Work through these questions to consolidate your understanding:

  1. Fundamental relationship:
  2. How would you explain the relationship between time domain and frequency domain to a classmate?

  3. Peak characteristics:

  4. Why does a single-frequency sine wave show up as a single peak in the frequency domain?
  5. What determines the location of the peak?
  6. What determines the height of the peak?

  7. Resolution trade-offs:

  8. What happens to frequency resolution as FFT size increases?
  9. Why might you choose a smaller FFT size despite lower resolution?
  10. In what applications might high frequency resolution be critical?

  11. Transient signals:

  12. How do short-duration signals (wave packets) appear differently from continuous signals?
  13. Why might the frequency domain representation change when you create wave packets?

Key Takeaways

Students should be able to articulate:

  • Time-Frequency Duality: Every signal can be represented in both time domain (how it changes over time) and frequency domain (what frequencies it contains)

  • FFT Resolution: The FFT size determines how precisely we can distinguish between different frequencies - larger FFT sizes give narrower, more precise peaks

  • Amplitude-Magnitude Relationship: The amplitude of a signal in the time domain directly relates to the magnitude (height) of its corresponding peak in the frequency domain

  • Transient Analysis: Short-duration signals create temporary peaks in the frequency domain, illustrating how the FFT can reveal the frequency content of time-varying signals


Extension Activities

For Advanced Students:

  1. Predict and verify: Before moving the frequency slider, predict where the peak will appear, then verify your prediction

  2. Multiple frequencies: What would happen if we had two different frequencies at the same time? (This sets up the next lesson on multi-component signals)
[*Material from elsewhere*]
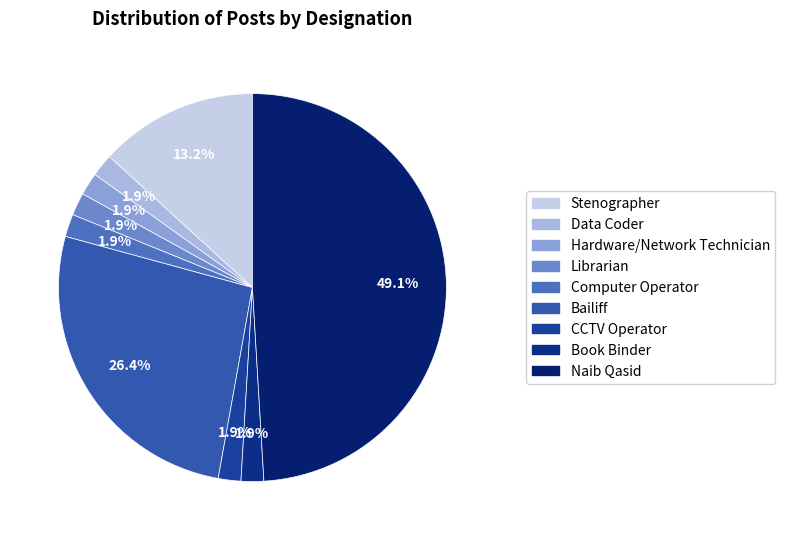

To the nearest percent, what is the difference between the Naib Qasid and Stenographer slice percentages?

36%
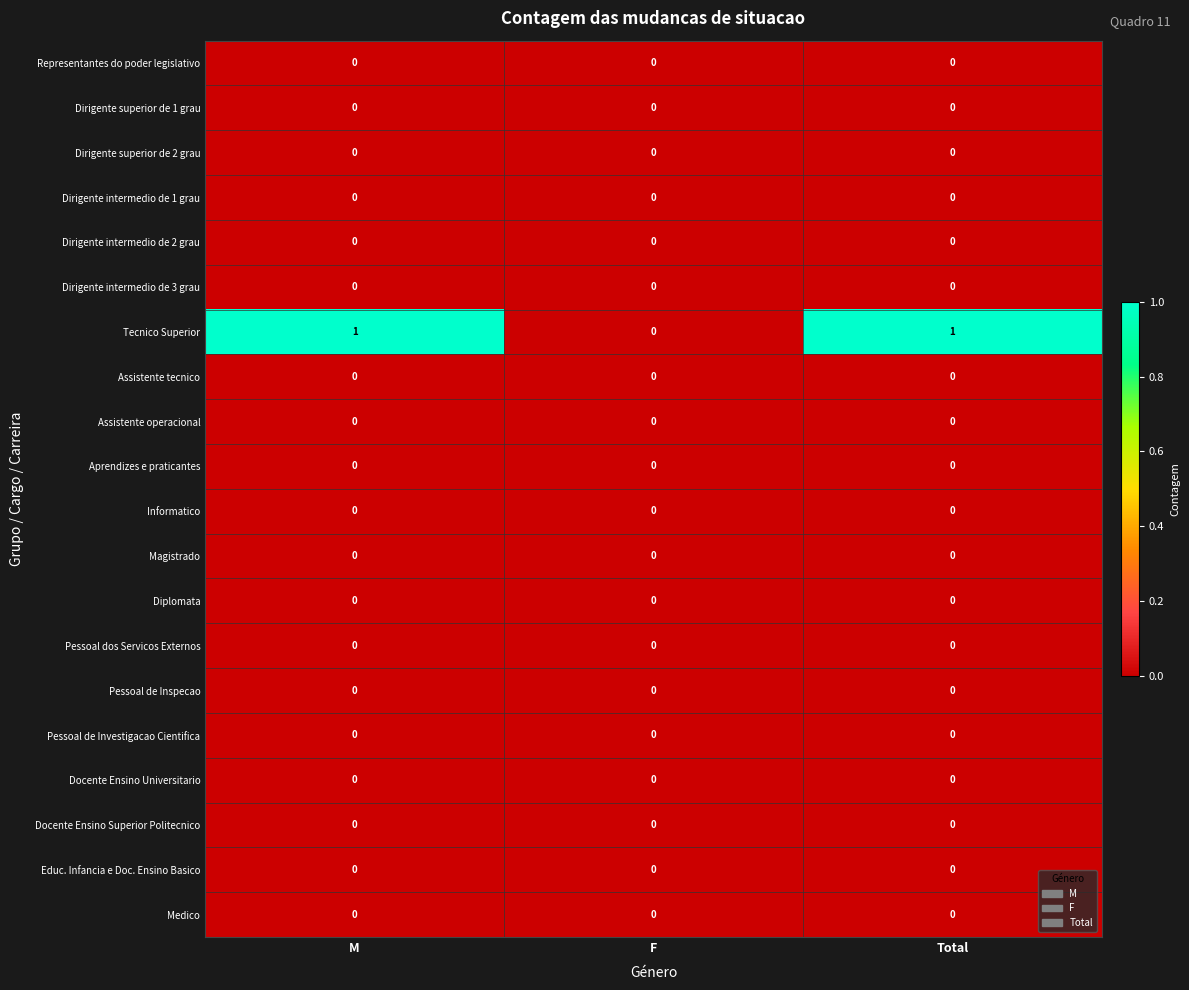

True or false: Assistente operacional has a value of 0 at M.

True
  3. Real-world connections: Where might FFT analysis be used in engineering applications? (Audio processing, vibration analysis, communications, etc.)

Troubleshooting Common Misconceptions:

  • "The time domain shows frequency" - Clarify that time domain shows how the signal varies over time, while frequency domain shows what frequencies are present
  • "Bigger FFT is always better" - Discuss computational trade-offs and real-time processing constraints
  • "The peak should be a single line" - Explain that digital processing creates finite-width peaks, and resolution limits cause peak spreading

This lesson provides hands-on experience with the fundamental concepts of FFT analysis while building intuition for more advanced signal processing topics.